In the current issue of Barron's (subscription required) (September 11, 2006), the financial weekly conducts a survey of 85 institutional investors. The purpose of the poll is to rate the 100 largest public corporations based on market capitalization in order of the respect they have garnered from these institutions. The survey allows the companies to be ranked in one of four categories: "respect highly", "respect", "respect somewhat," and "don't respect." The respondents said that they key factors they used to make their decisions were strong management, sound business strategy, consistent sales and profit growth, ethical business practices, and competitive edge.

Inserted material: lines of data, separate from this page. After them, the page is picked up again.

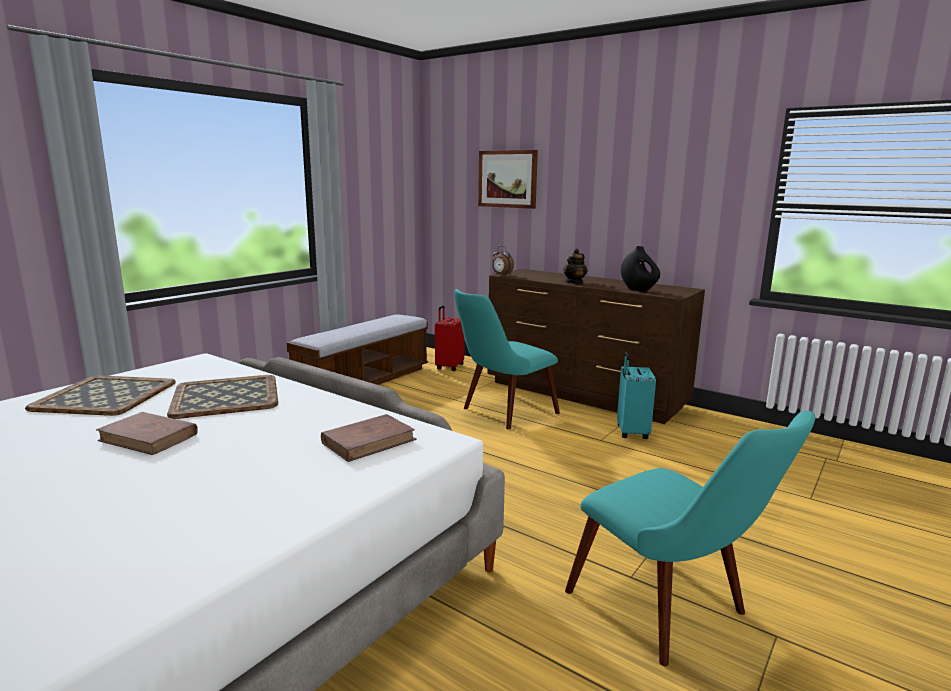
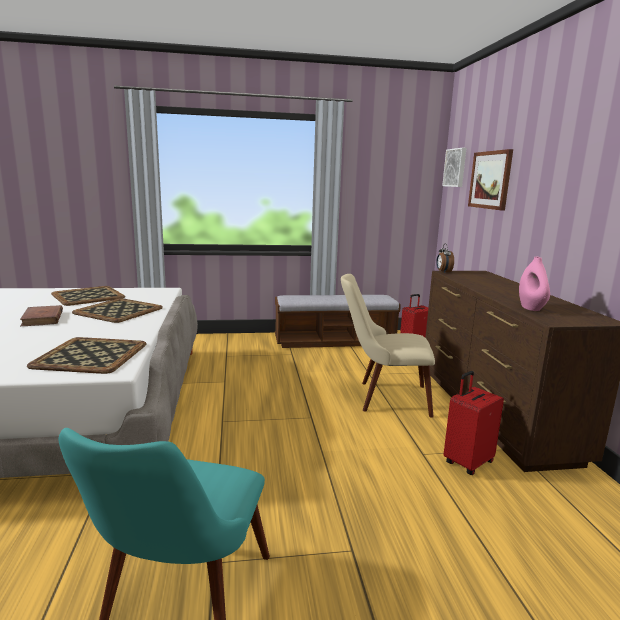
camera: 45 degrees right, 0 degrees up
(369, 441) = (90, 355): brown book -> tray
(444, 165) = (456, 167): none -> picture
(501, 413) = (383, 397): turquoise chair -> beige chair
(574, 282) = (488, 289): teapot -> none
(631, 432) = (467, 462): turquoise suitcase -> red suitcase
(638, 290) = (531, 308): black vase -> pink vase

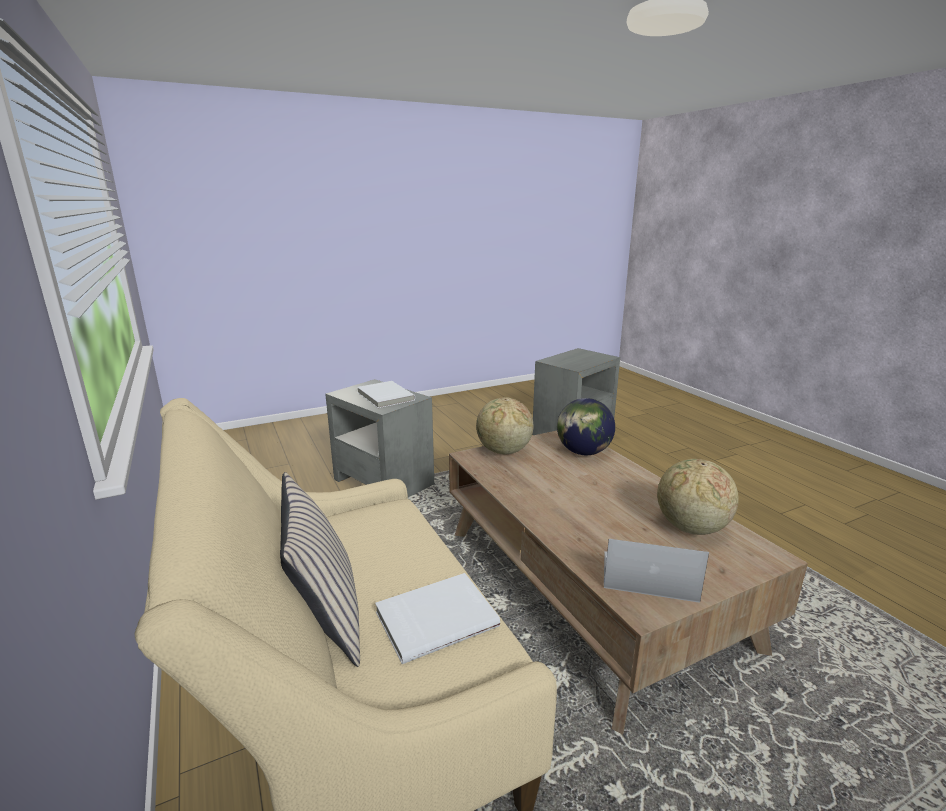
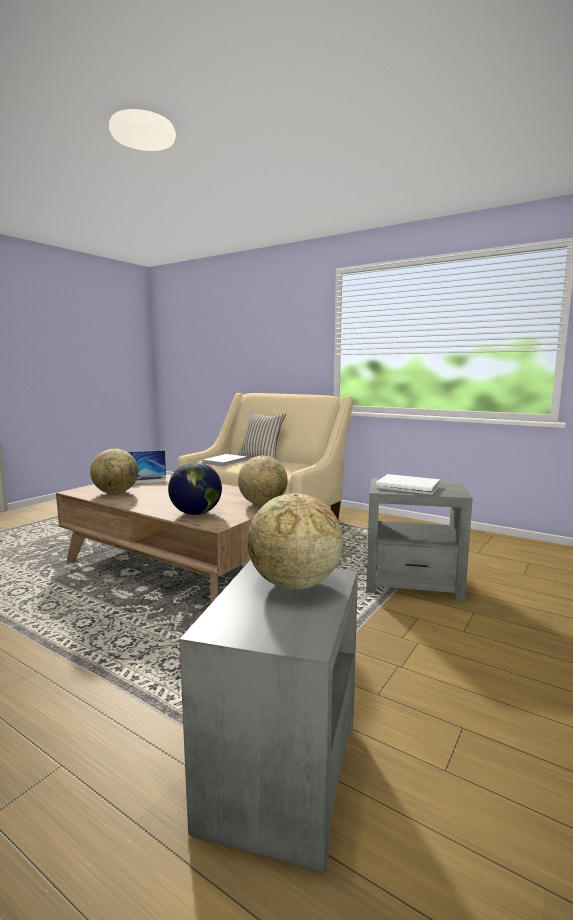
camera: 150 degrees right, 10 degrees down
(568, 361) = (294, 585): none -> globe

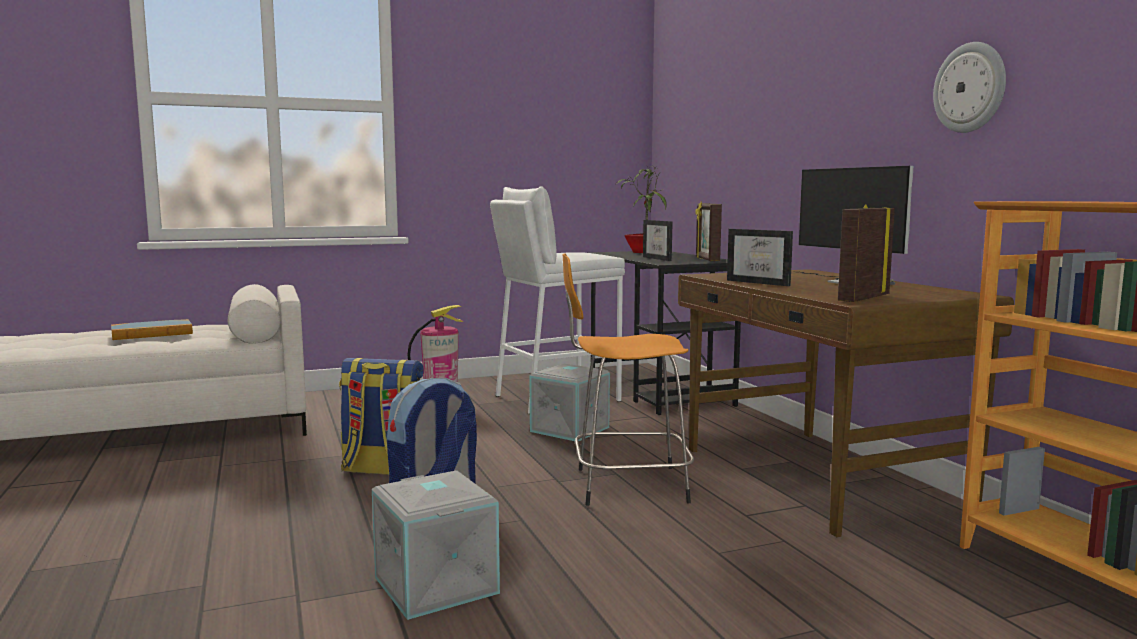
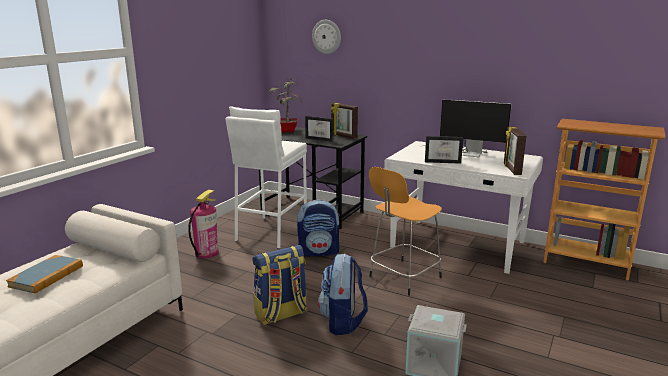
camera: 40 degrees left, 10 degrees up
(571, 429) = (319, 252): grey storage box -> backpack
(818, 477) = (458, 245): brown desk -> white desk
(970, 88) = (519, 64): wall clock -> wall clock (326, 36)

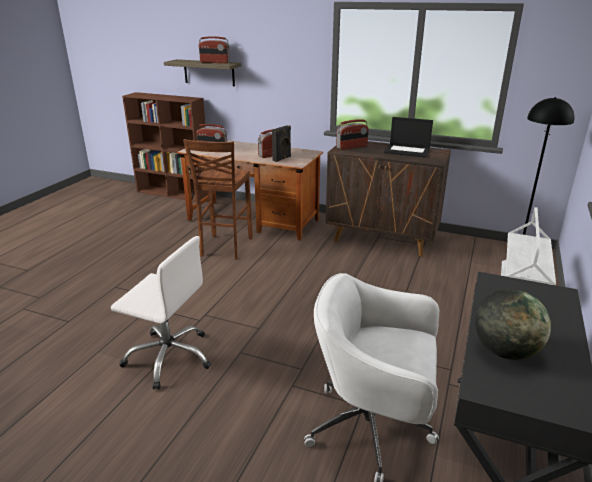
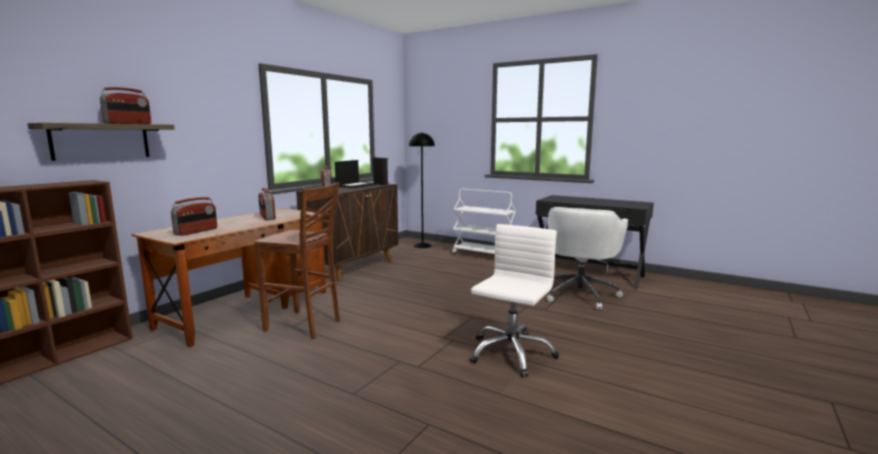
camera: 80 degrees left, 15 degrees down
(282, 159) = (287, 216): black speaker -> black speaker (381, 184)
(505, 351) = (609, 203): globe -> none

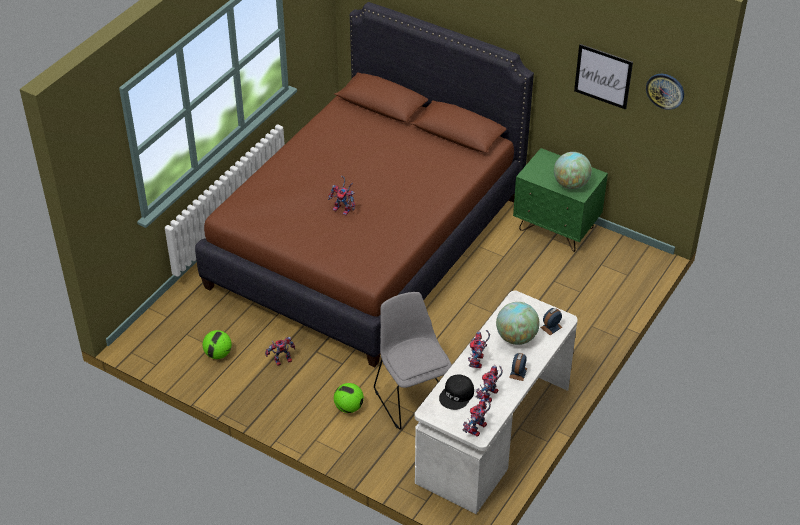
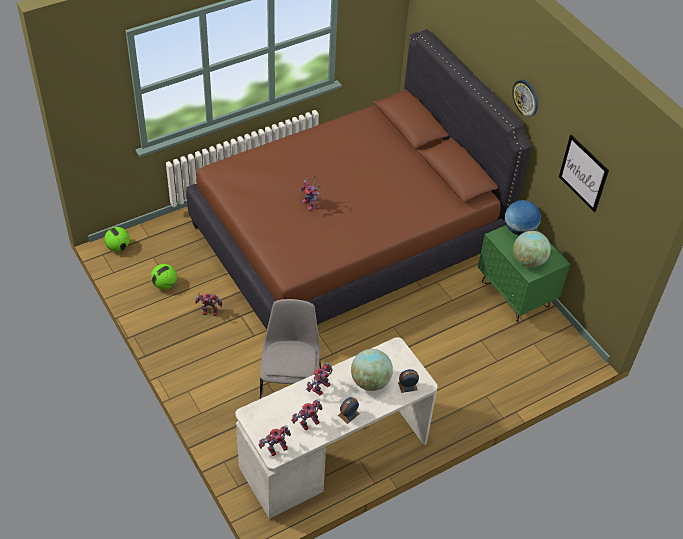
camera: 25 degrees right, 5 degrees up
(348, 407) = (233, 375): football -> football (118, 247)
(457, 395) = (282, 410): black cap -> none
(544, 161) = (519, 230): none -> globe
(665, 90) = (629, 209): wall clock -> wall clock (526, 97)

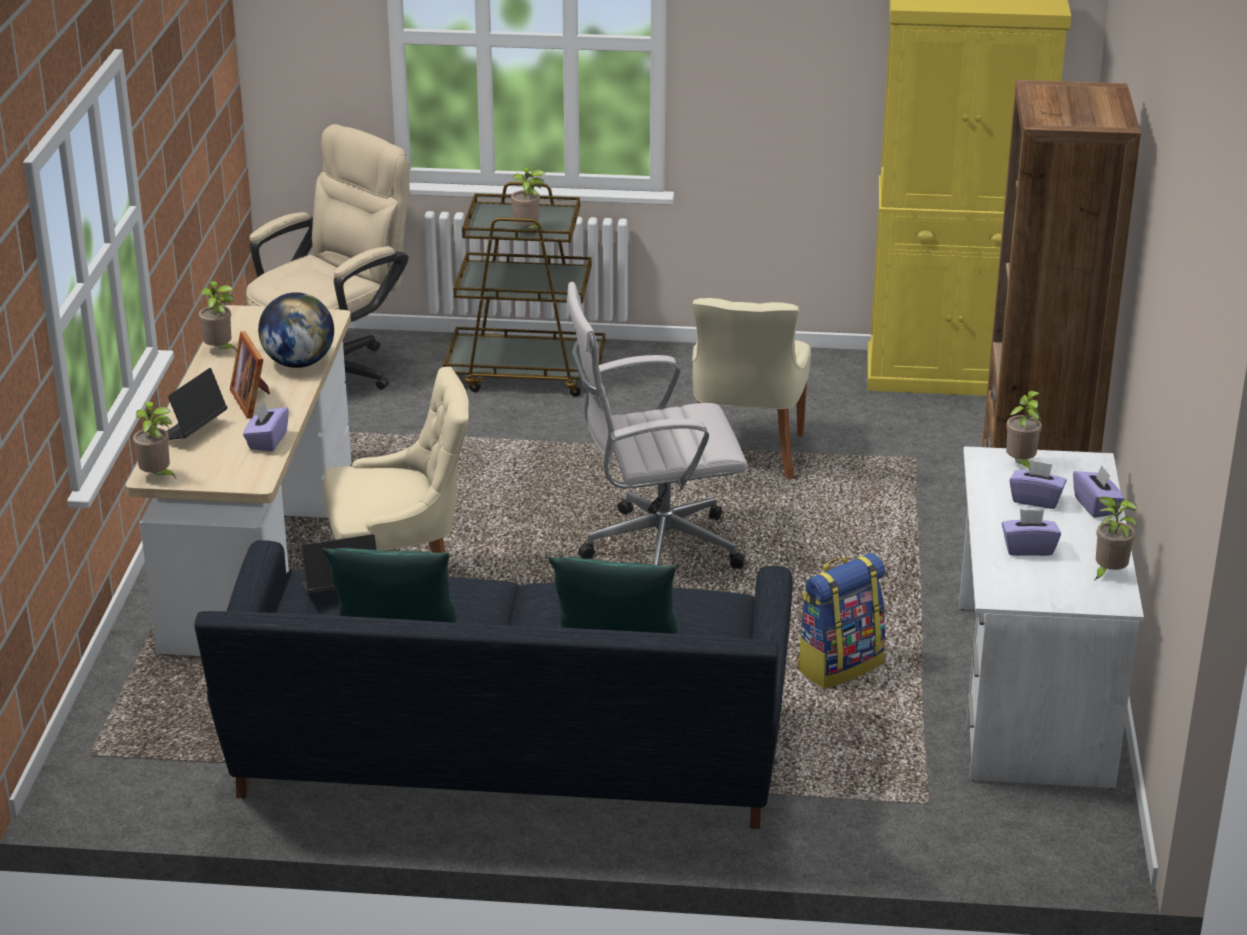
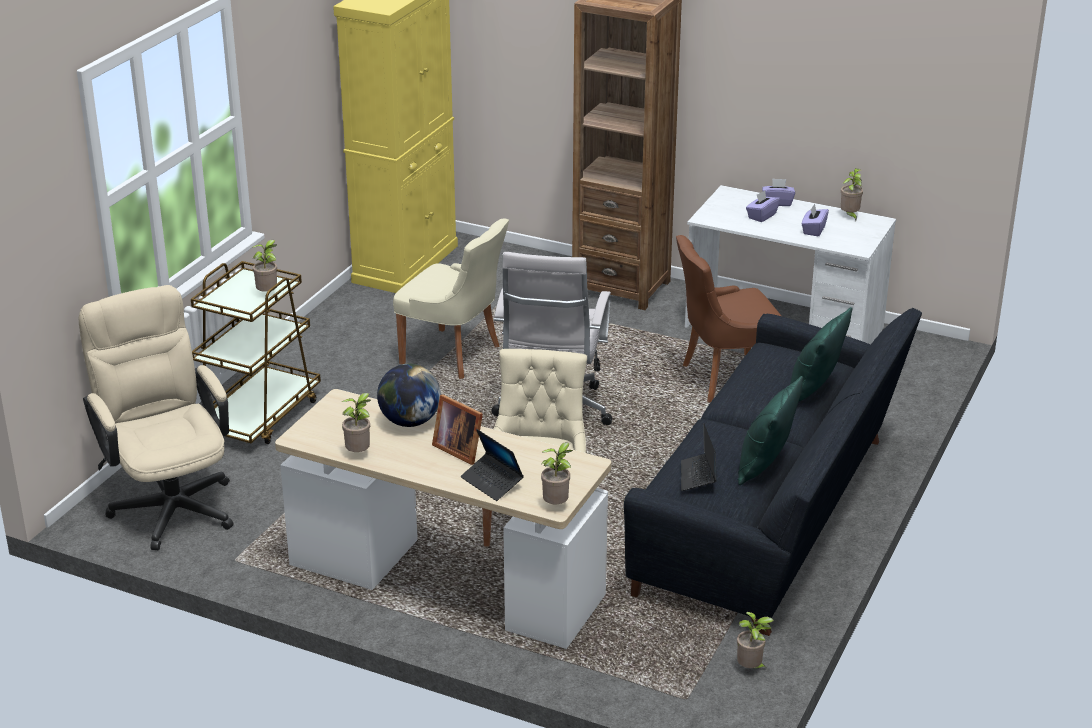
camera: 70 degrees left, 0 degrees up
(253, 400) = (459, 449): picture frame -> picture frame turned 45 degrees clockwise
(267, 441) = (530, 451): purple tissue box -> none
(839, 665) = (725, 379): backpack -> brown chair
(1020, 464) = (719, 211): potted plant -> potted plant (751, 669)

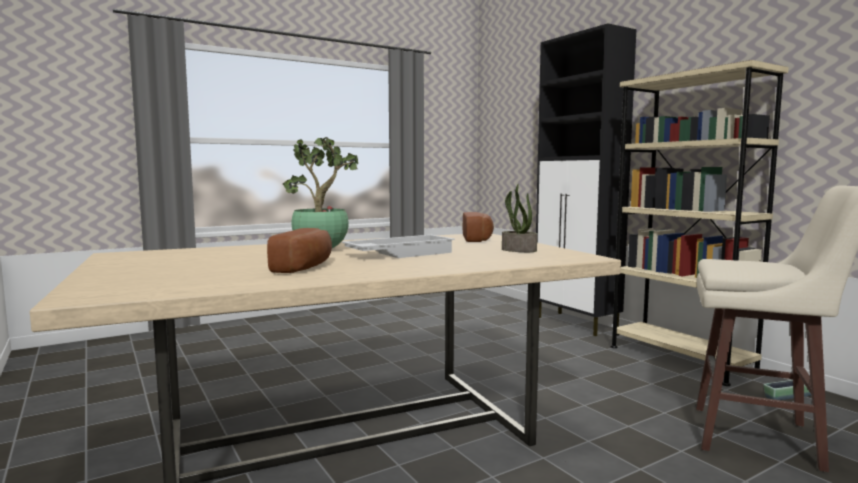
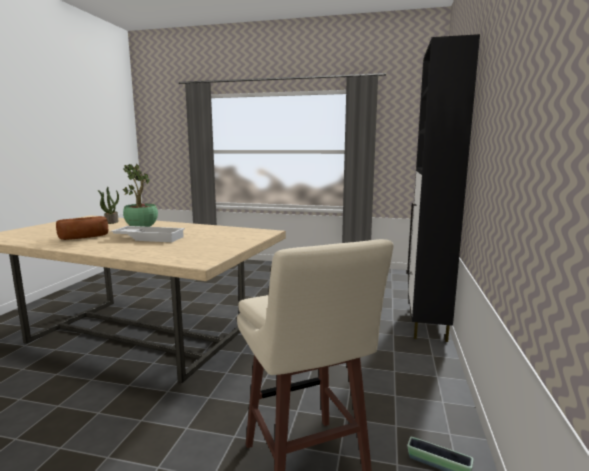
camera: 45 degrees right, 5 degrees up
(478, 239) = (244, 235): bread -> none
(518, 250) = (205, 248): potted plant -> potted plant (111, 222)
(680, 359) = (432, 385): beige bookcase -> none

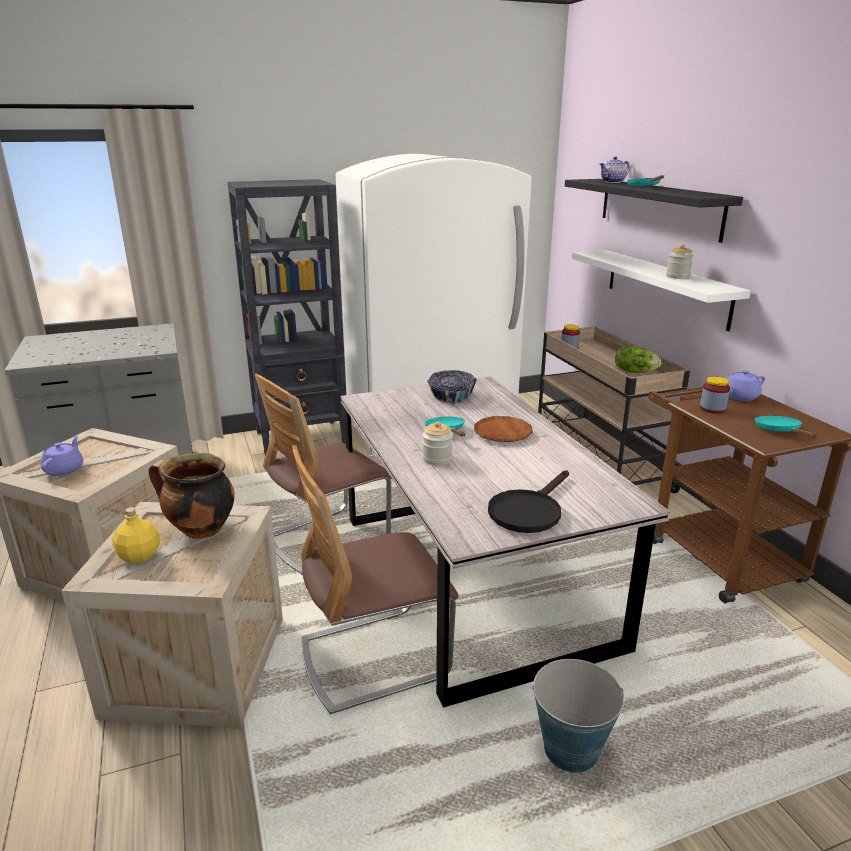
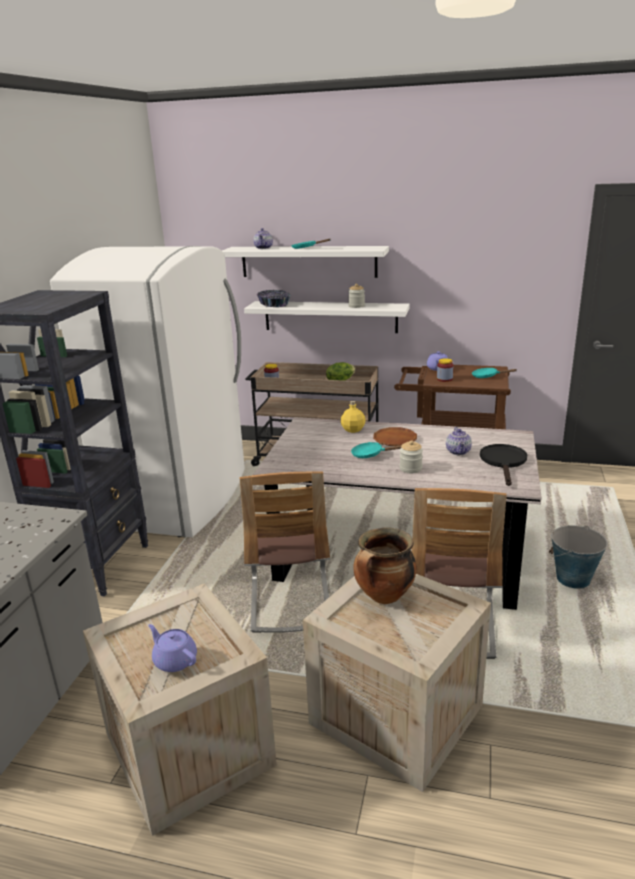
camera: 55 degrees left, 0 degrees up
(140, 556) = (401, 632): yellow bottle -> yellow bottle (353, 430)
(451, 396) = (312, 437): bowl -> bowl (274, 305)
(520, 475) = (458, 452): none -> teapot
(528, 510) = (504, 462): black frying pan -> black frying pan turned 150 degrees counterclockwise
(658, 207) = (308, 261): black shelf -> white shelf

The company that scored the highest was Johnson & Johnson with a mean score of 3.97. The lowest score was assigned to Time Warner Inc. (NYSE: TWX) with a mean score of .63, ranking its last on the 100 company list. None of the respondents rated Time Warner "respect highly." Fifteen of the institutions polled gave the company a "respect" rating. Forty-two ranked the company "respect somewhat" and thirty-two rated Time Warner "don't respect." The Barron's article said that the failure of the AOL merger and $584 million in restated earnings were the main factors that pushed the company to the bottom of the list
The top five companies were rounded out by General Electric Company (NYSE: GE), Procter&Gamble, Toyota Motor, and Berkshire Hathaway. Several companies did not have large enough market caps to make last year's list but were on for 2006. This included Google Inc. (Nasdaq: GOOG) at No. 20, and Comcast at No. 52.
A few companies also made big moves. Microsoft Corporation (Nasdaq: MSFT) dropped from No.3 to No. 22. Home Depot dropped from No.15 to No. 67. Intel dropped from No. 8 to No. 28.
Companies with notable moves up from last year included Honda, which rose from No 20 to No. 9. Also rising was Wal-Mart Stores (NYSE: WMT) from No. 22 to No. 17, and Chevron which moved from No. 44 to No. 26.
Time Warner's largest competitors also made the list. Disney was at No. 46, up from No. 76 last year. News Corp came in at No. 43. Last year the company was not large enough to be ranked.
While the survey is bad news for Time Warner, it also shows that companies can resurrect their images fairly quickly. Disney's jump in the survey with Robert Iger at the helm is a good example of this.
Investors would expect that Time Warner would have to make fairly significant changes to be viewed differently by institutional investors, but at least it can be done.